James Porter wrote:
Over the past few months, I've been tinkering with a Unicode string library. It's still *far* from finished, but it's far enough along that the overall structure is visible. I've seen a bunch of Unicode proposals for Boost come and go, so hopefully this one will address the most common needs people have.
Hi Jim, Mine was probably one of those proposals that you looked at; for the record the code is all available at http://svn.chezphil.org/libpbe/trunk/include/charset/ and nearby directories. I was reasonably happy with my implementations of the most common character sets (i.e. unicode, ASCII, iso8859), but I wanted to explore some of the more esoteric ones to understand the implications that they would have on how a general-purpose framework should work. For example, I wanted to explore how error handling policies could be specified and what conditions they would need to handle. The last work that I did with this code was a general-purpose command-line conversion utility that could be used to benchmark the conversions. Input and output character sets and error policies could be set from the command-line, but the problem that I hit was that making these things template parameters led to a code-size and compilation-time explosion. That means that I'll need to rethink a few things, but it has been low on my to-do list.
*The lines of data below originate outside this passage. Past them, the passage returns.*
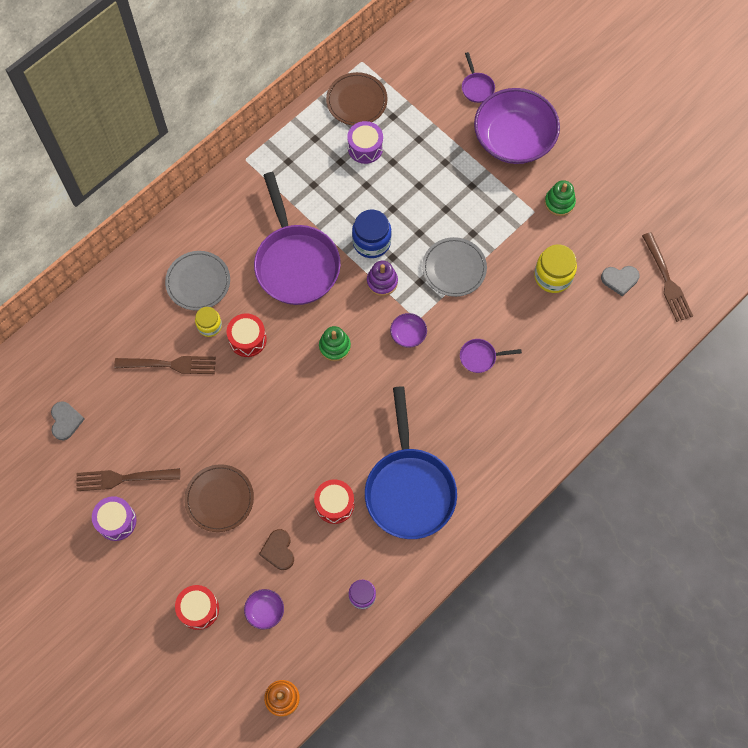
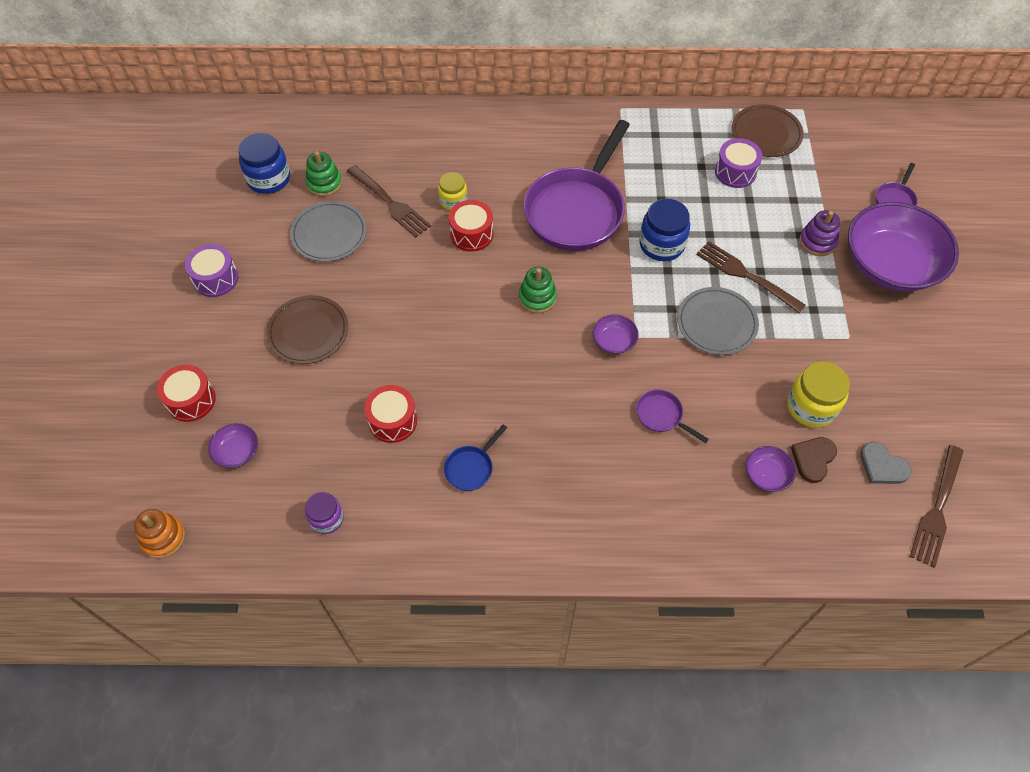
camera: 45 degrees right, 10 degrees down
grey heart [51,401,85,440] -> blue jar [238,133,290,194]
brown fork [76,468,180,491] -> brown fork moved to [696,241,806,313]
grey plate [165,251,230,311] -> grey plate moved to [290,201,367,262]
brown heart [259,529,294,570] -> brown heart moved to [791,437,837,483]
blue pan [365,386,457,539] -> blue pan [444,425,507,491], size x0.41
purple stacking toy [367,260,398,296] -> purple stacking toy moved to [799,210,840,256]
green stacking toy [545,180,576,216] -> green stacking toy moved to [305,151,342,197]
none -> purple bowl [746,446,796,492]

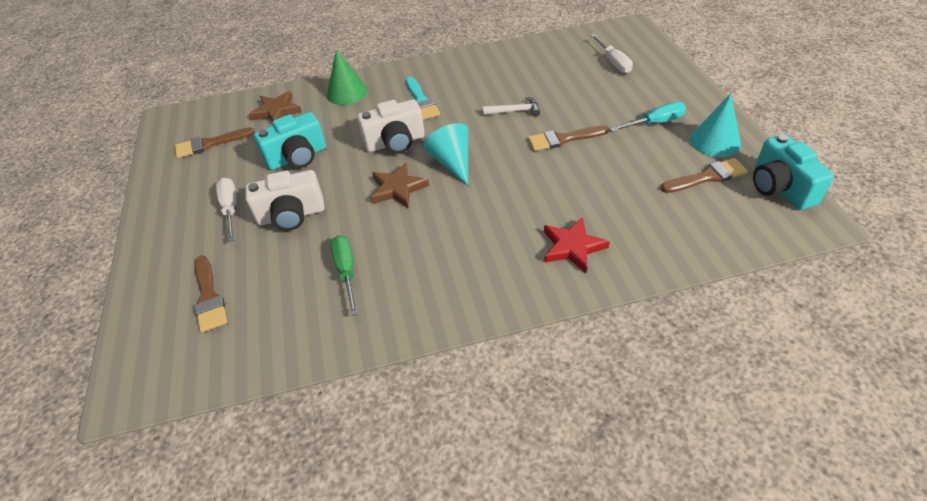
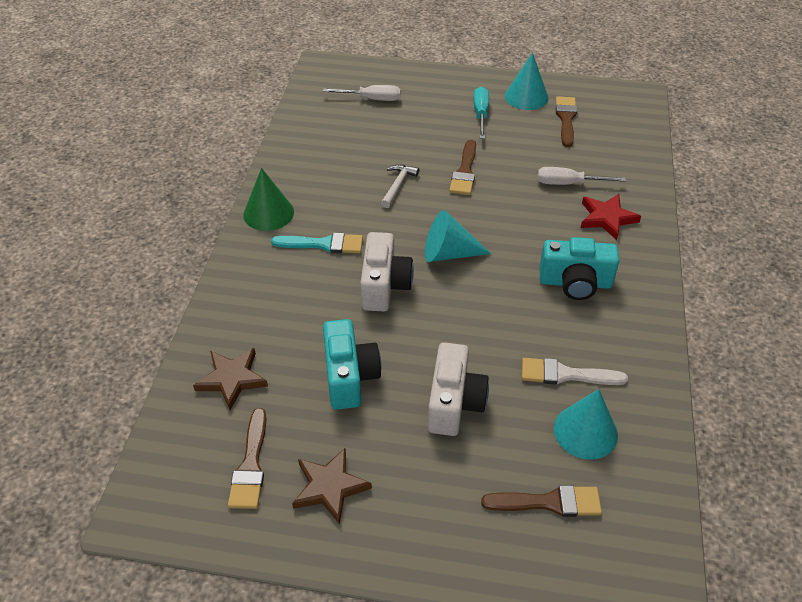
camera: 70 degrees left, 0 degrees up
white screwdriver [216,178,237,242] -> white screwdriver moved to [537,167,626,185]
green cone [327,49,368,105] -> green cone moved to [243,168,294,231]
green screwdriver [331,235,358,316] -> white brush [522,358,628,385]
brown star [371,162,429,208] -> brown star moved to [292,448,372,525]
turquoise camera [753,134,834,210] -> turquoise camera moved to [539,237,619,300]
none -> turquoise cone [554,389,618,460]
The library is based on two (immutable) string types: ct_string and rt_string. ct_strings are _C_ompile _T_ime tagged with a particular encoding, and rt_strings are _R_un _T_ime tagged with an encoding.
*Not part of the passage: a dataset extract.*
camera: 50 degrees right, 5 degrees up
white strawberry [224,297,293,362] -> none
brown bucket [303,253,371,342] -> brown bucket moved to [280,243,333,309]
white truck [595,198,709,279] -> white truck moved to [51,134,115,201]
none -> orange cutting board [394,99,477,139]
Mutable vs. immutable strings is something that has been briefly discussed before. My personal preference has been for mutable strings, but without the O(1) random access guarantee of a std::string. I also considered strings where the only mutation allowed is appending, i.e. there's a back_insert_iterator. Why do you prefer immutable strings? One argument for mutable strings is simply that std::string is mutable, and that a proposal is more likely to prove popular if it changes less w.r.t. existing practice. I also have run-time and compile-time tagging. My feeling now is that compile-time-tagging is the more important case. Data whose encoding is known only at run-time can be handled using a more ad-hoc method if necessary. I also struggled to find good names for these things; I don't find ct_string and rt_string great. Do any readers have suggestions?
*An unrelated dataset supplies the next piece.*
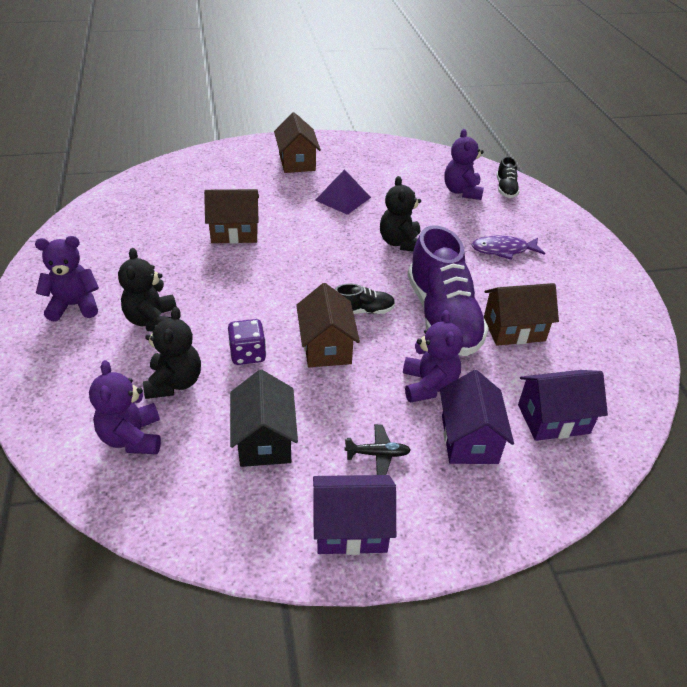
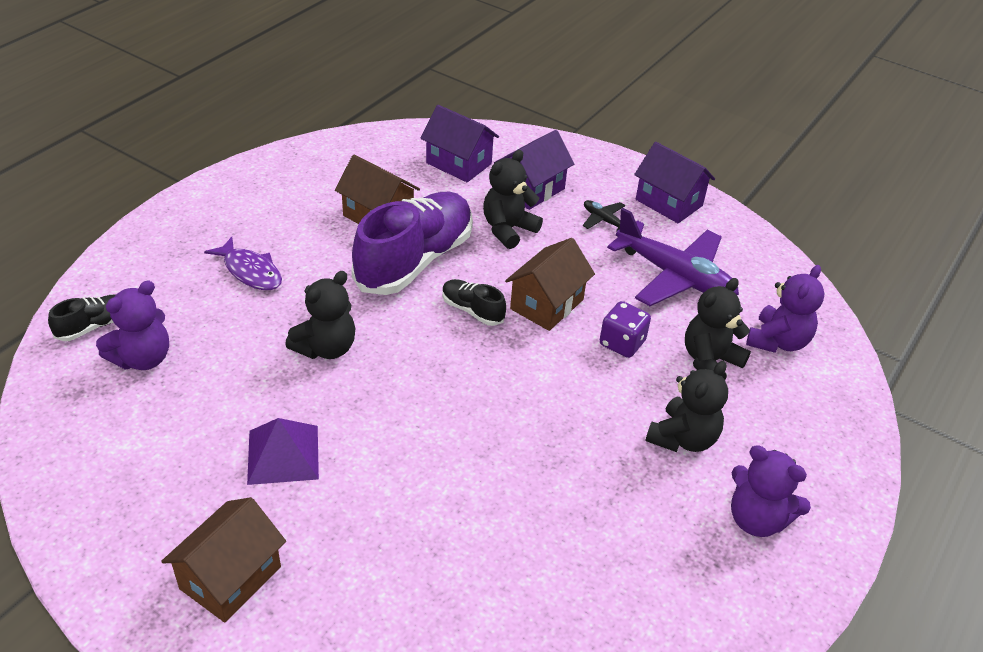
camera: 135 degrees left, 0 degrees up
brown house [204,189,259,244] -> none
black house [230,369,298,467] -> purple plane [607,208,739,306]
purple teddy bear [403,310,463,403] -> black teddy bear [483,150,543,249]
This is to allow for faster conversion when the encoding is known at compile-time, but to allow for conversion at run-time (useful for reading XML!).
General usage would look something like this:
ct_string<ct::utf8> foo("Hello, world!");
typedef ct_string<ct::utf8> utf8string;
ct_string<ct::utf16> bar; bar.encode(foo);
Well it's actually decoding the utf16 and encoding the utf8. Maybe "transcode", and preferably as a free function: transcode(bar,foo); equivalent to: std::copy(back_insert_iterator(bar),foo.begin(),foo.end());
rt_string baz; baz.encode(bar,rt::utf8);
So the encoding of the rt_string is not stored in the string?
Note the use of ct::utf8 and rt::utf8. As you might expect from the syntax, ct::utf8 is a type, and rt::utf8 is an object. Broadly speaking, to create an encoding, you create a class with read and write methods, and then you create an instance of an rt_encoding<MyEncoding>. Most of this is laid out in the comments of my code, so I won't go into too much detail here.
I'll try to find time to have a look, but I do encourage you to post more details to the list. That tends to generate more discussion than "please look at the code" proposals do.
There's still a lot missing from the code (most notably, dynamically-sized strings and string concatenation),
So what is your underlying implementation? Not std::string?
but here's a rundown of what *is* present:
* Compile-time and run-time tagged strings * Re-encoding of strings based on compile-/run-time tags * Uses simple memory copying when source and dest encodings are the same * Forward iterators to step through code points in strings
If you'd like to take a look at the code, it's available here: http://www.teamboxel.com/misc/unicode.tar.gz . I've tested it in gcc 4.3.2 and MSVC8, but most modern compilers should be able to handle it. Comments and criticisms are, of course, welcome.
One of my priorities has been performance; it would be good to compare e.g. utf8-to/from-utf16 conversion speed. My feeling about the way forward is as follows: - A complete character set library is a lot of work. - A library that only understands Unicode is less work, but is it what people need? - Is there a consensus about mutable vs. immutable strings? Perhaps we should start by defining a new string concept, removing the character-set-unfriendly aspects of std::string like indexing using integers, and see what people think of it. I have been trying to use only std::algorithms and iterators with strings in new code, but it can often be simpler to use indexes and the std::string members that use or return them. - It would be useful to factor out the actual Unicode bit-bashing operations. I have implementations of them that I have carefully tuned, and they are ready for wider use even though the rest of my code isn't. Regards, Phil.